Problem details » All of the data that follows is to be written out exactly, with images excluded.

Saved entries »
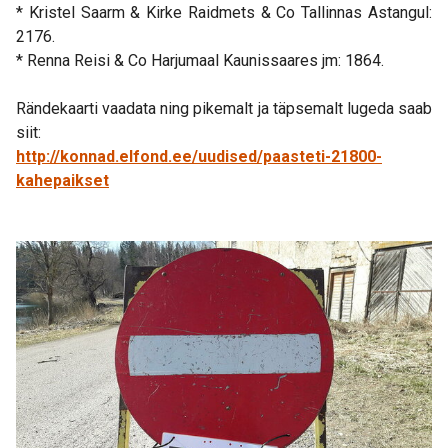
* Kristel Saarm & Kirke Raidmets & Co Tallinnas Astangul:
2176.
* Renna Reisi & Co Harjumaal Kaunissaares jm: 1864.
Rändekaarti vaadata ning pikemalt ja täpsemalt lugeda saab
siit:
http://konnad.elfond.ee/uudised/paasteti-21800-
kahepaikset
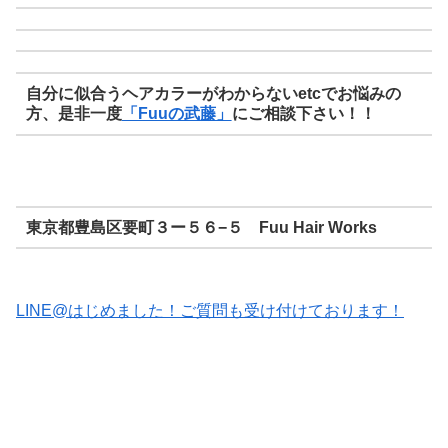
自分に似合うヘアカラーがわからないetcでお悩みの
方、是非一度
「Fuuの武藤」
にご相談下さい！！
東京都豊島区要町３ー５６−５ Fuu Hair Works
LINE@はじめました！ご質問も受け付けております！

Reply to the task »
* Kristel Saarm & Kirke Raidmets & Co Tallinnas Astangul:
2176.
* Renna Reisi & Co Harjumaal Kaunissaares jm: 1864.
Rändekaarti vaadata ning pikemalt ja täpsemalt lugeda saab
siit:
http://konnad.elfond.ee/uudised/paasteti-21800-
kahepaikset
自分に似合うヘアカラーがわからないetcでお悩みの
方、是非一度
「Fuuの武藤」
にご相談下さい！！
東京都豊島区要町３ー５６−５ Fuu Hair Works
LINE@はじめました！ご質問も受け付けております！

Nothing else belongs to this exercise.